§ **EXERCISE REQUIREMENTS**
1 > Decide whether each statement below agrees with the piece on trust, not the lines. For each, answer yes or no and quote the words from the piece that settle it. (a) The four trust distinctions come from a book by Charles Feltman. (b) Trust can be assessed only for individual people. (c) A single blanket trust assessment is possible.
2 > Pick up the piece on trust below, not the lines, right after its last sentence and keep writing it.

§ **TEXT PASSAGE**

»»

Skip to main content

Leadership in Focus (Issue 3)

·3 mins

“Don’t you trust me?” If someone has ever posed that question to you, besides making you a bit uncomfortable, it might have been difficult to answer. Trust is complicated.

The assessment of trust has many facets. Here are four trust distinctions as identified by Charles Feltman in his great little book The Thin Book of Trust.

Care
“He wants what's best for me.”
Sincerity
“She says what she means and means what she says.”
Competence
“The have the knowledge and skills to do what they say they will do.”
Reliability
“They keep their promises.”

Trust is an assessment that can be made of an individual, group, company, or government—any entity with which you have a relationship. You can imagine these four trust distinctions like the parts of a stool. If one piece is missing or weak, the overall assessment of trust will be affected.

Image of a wooden stool with the three legs and seat labeled with the four trust assessments.

Now it is certainly possible for you to make an assessment of someone’s trustworthiness with one of those distinctions and reach a different conclusion for a different one. For example, while I have one hundred percent confidence that my wife wants what is best for me (care), if I need a surgical procedure in the future, I will go to a qualified professional (competence). In other words, there is no such thing as a blanket trust assessment. It’s more nuanced than that.

««

§ **DATA SEGMENT**
»»

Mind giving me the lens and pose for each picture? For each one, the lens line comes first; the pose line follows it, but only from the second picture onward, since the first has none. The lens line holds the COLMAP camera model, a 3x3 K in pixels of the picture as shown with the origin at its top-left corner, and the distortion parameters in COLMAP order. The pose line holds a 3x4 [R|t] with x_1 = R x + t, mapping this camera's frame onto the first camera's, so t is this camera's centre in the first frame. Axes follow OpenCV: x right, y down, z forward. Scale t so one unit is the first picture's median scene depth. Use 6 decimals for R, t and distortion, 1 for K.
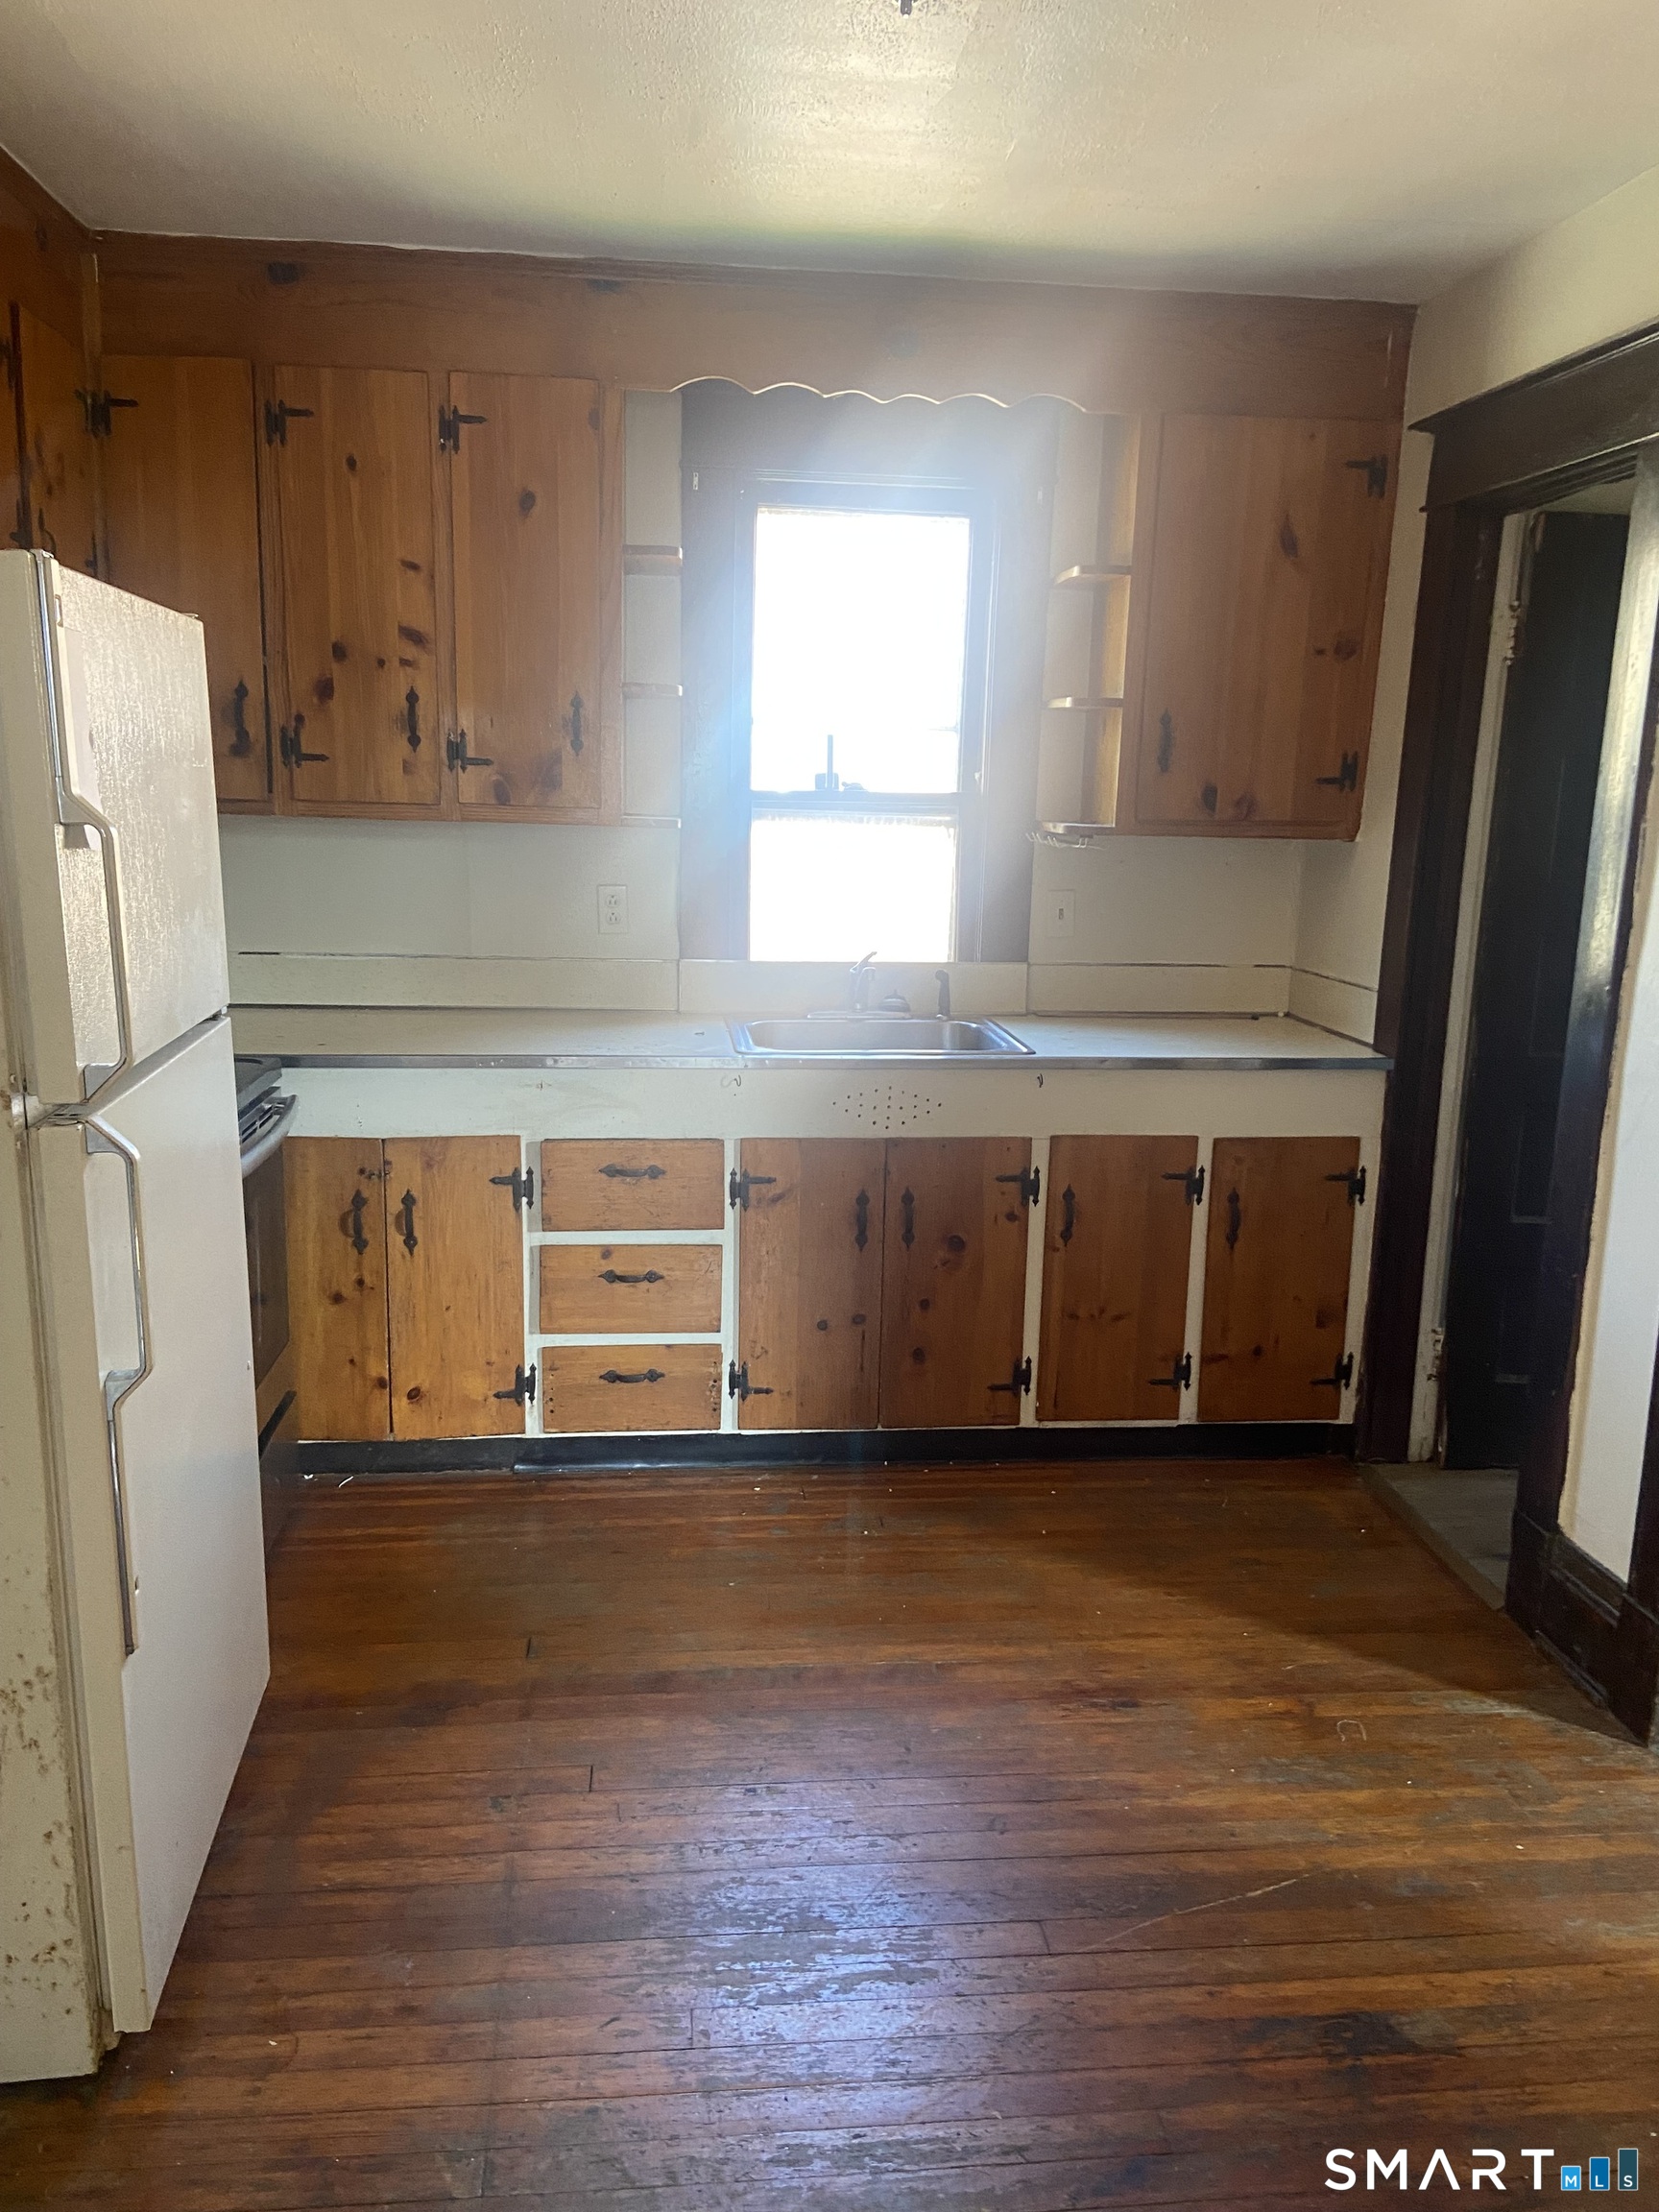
lens RADIAL K [[1691.9, 0, 851.4], [0, 1691.9, 1163.2], [0, 0, 1]] dist [0.111959, -0.157025]
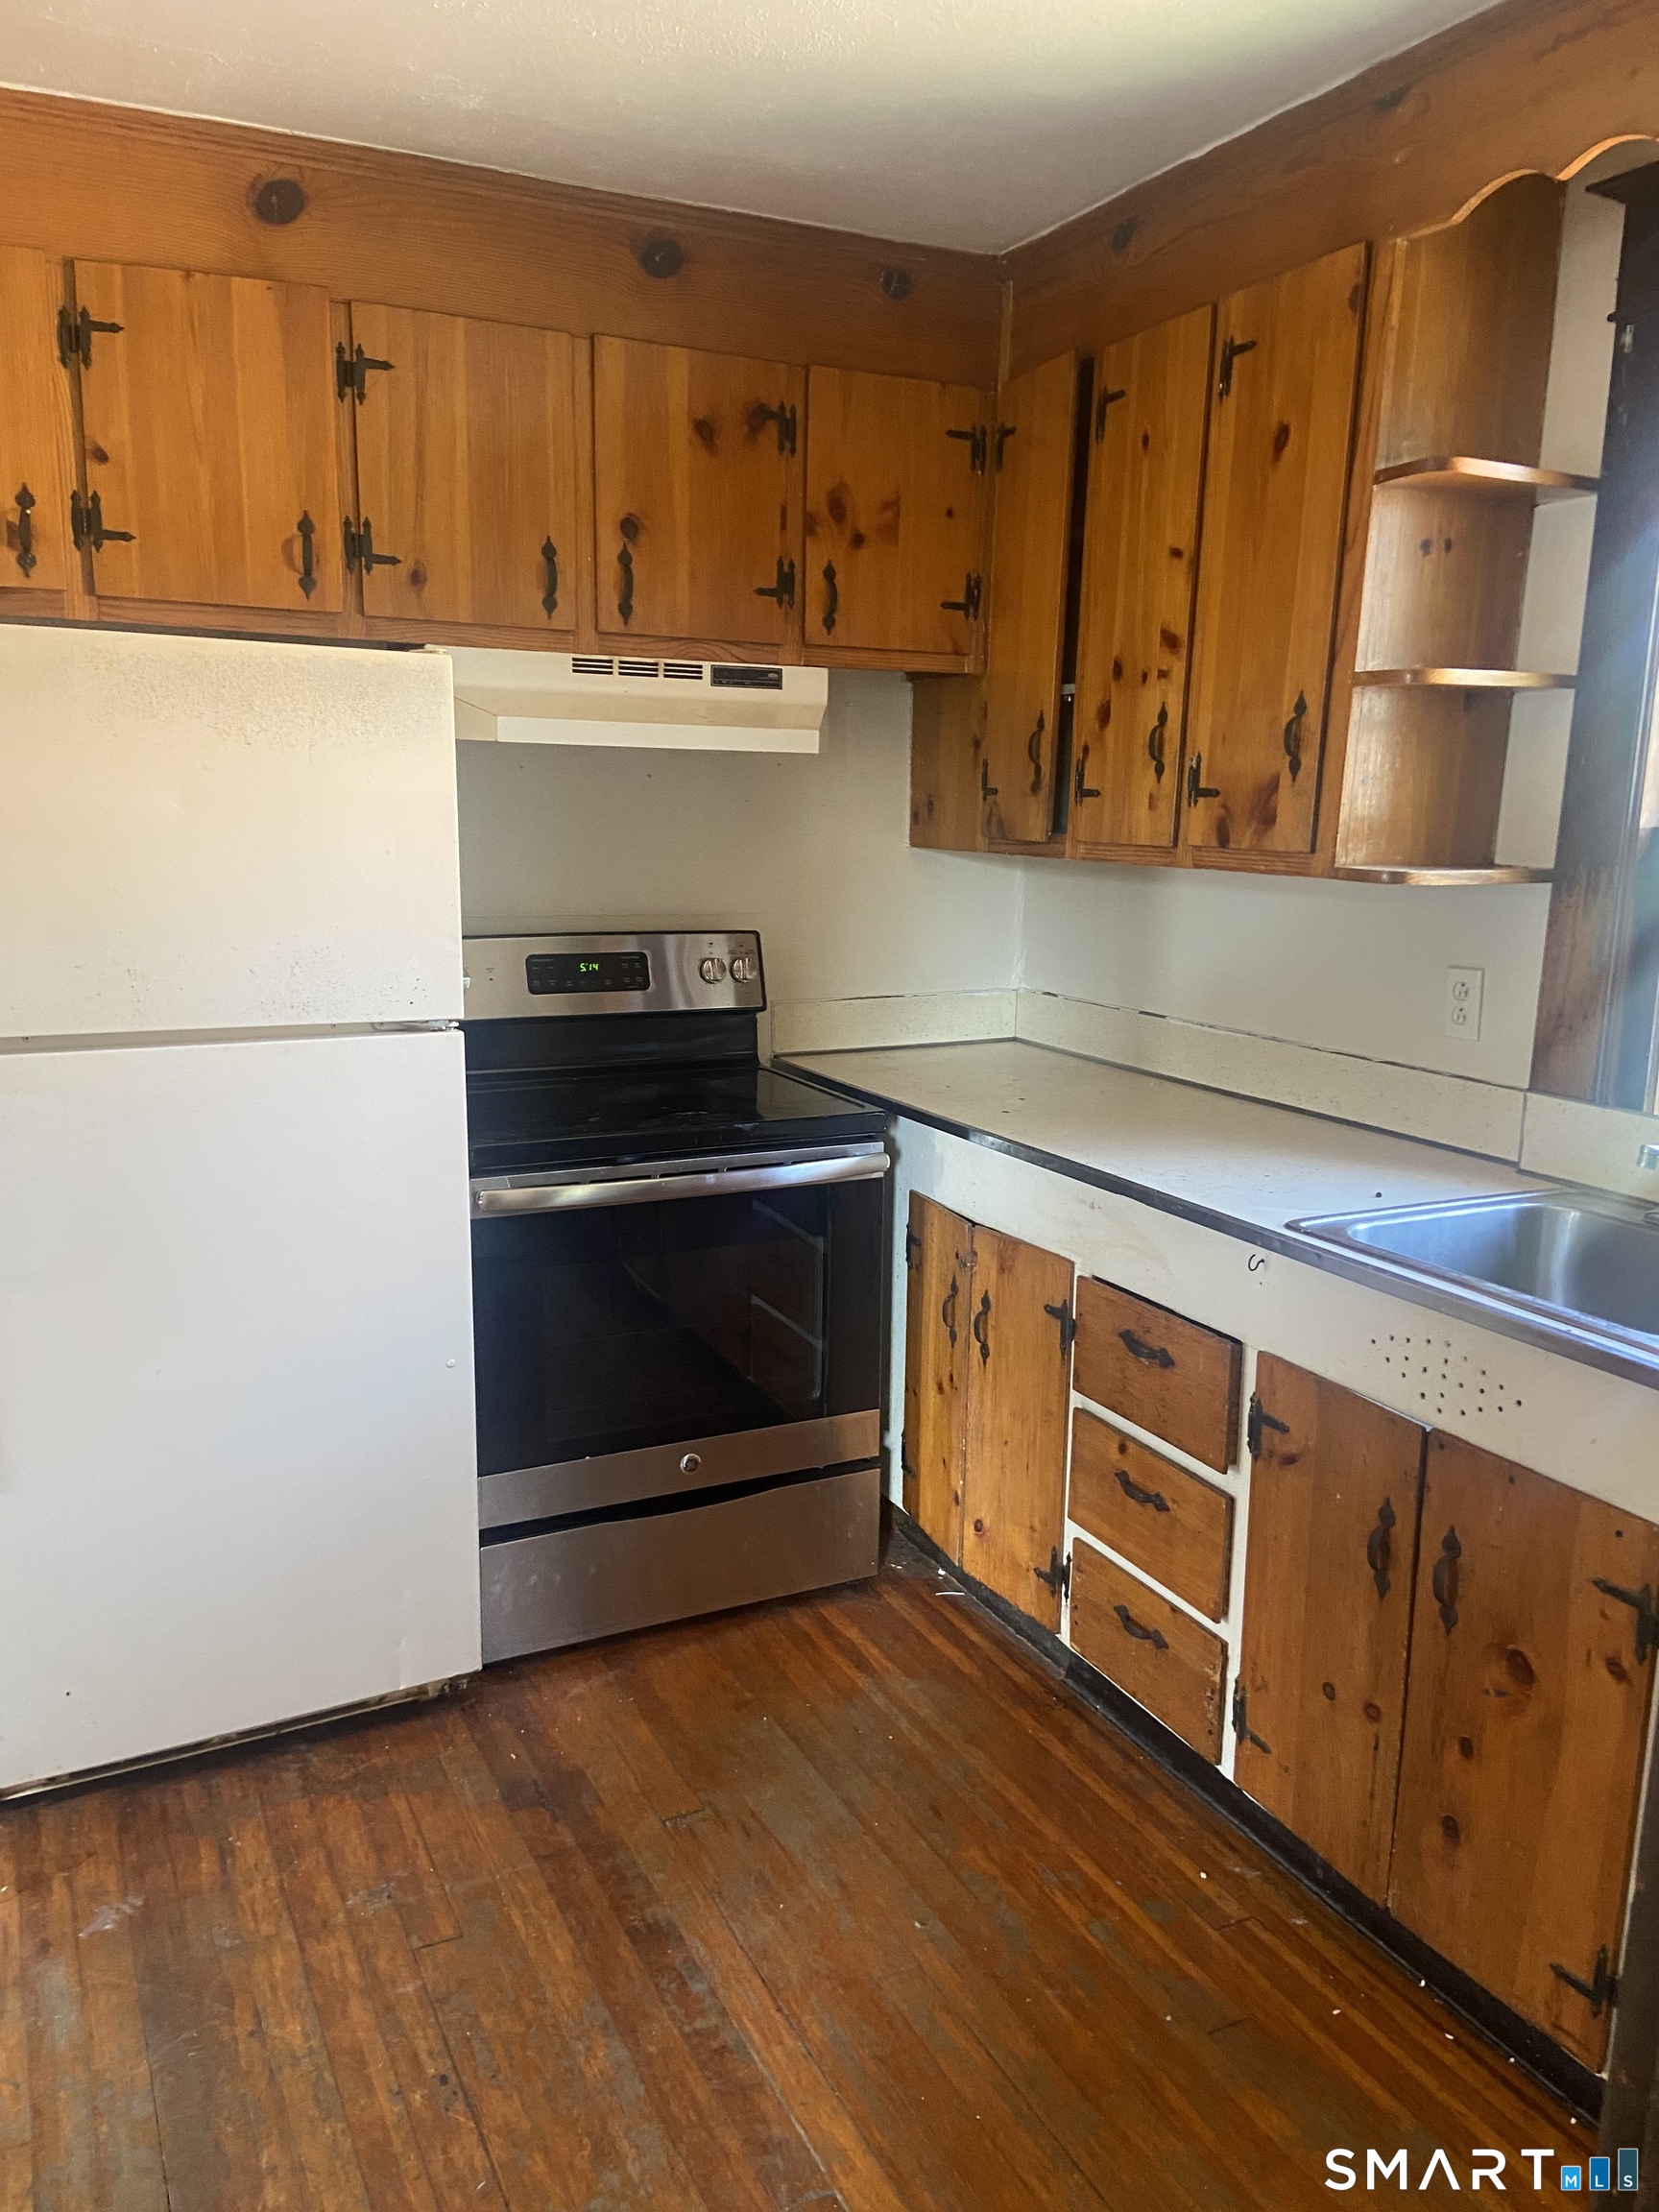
lens RADIAL K [[1691.9, 0, 851.4], [0, 1691.9, 1163.2], [0, 0, 1]] dist [0.111959, -0.157025]
pose [[0.320180, 0.183568, -0.929402, 0.488221], [-0.221965, 0.968275, 0.114779, -0.126575], [0.920987, 0.169545, 0.350768, 0.614217]]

««

§ **SOLVED PROBLEMS**
1 >
(a) Yes: "Here are four trust distinctions as identified by Charles Feltman in his great little book The Thin Book of Trust."
(b) No: "Trust is an assessment that can be made of an individual, group, company, or government—any entity with which you have a relationship."
(c) No: "there is no such thing as a blanket trust assessment."

2 >
Consider how trust (or the lack of it) affects your work. If you have a large amount of trust in a colleague in all of those trust distinctions, your work together will proceed faster, more efficiently, and with a greater likelihood of success. By contrast, think about all the extra emails you send and meetings you need to schedule when you do not believe a colleague has the competence to complete a task to the accepted standard. The business writer Stephen M.R. Covey describes these two scenarios as a “trust dividend” and a “trust tax.” When it comes to your relationships (personal or professional), low trust carries a high cost.

From now on, try using these four trust distinctions to add some nuance to your trust assessments rather than making it an all or nothing proposition. The extra precision will help you make better decisions. I will take some time in a future newsletter to begin to address how to start rebuilding trust when it has broken down.

A thought to ponder #

Whoever is careless with the trust in small matters cannot be trusted with important matters.
—Albert Einstein

Something Delightful #

Some people and cultures are capable of taking a long view. In the West, our appetite for instant gratification makes taking decades to plant and tend “living bridges” seem almost unthinkable. I think there’s something to learn here.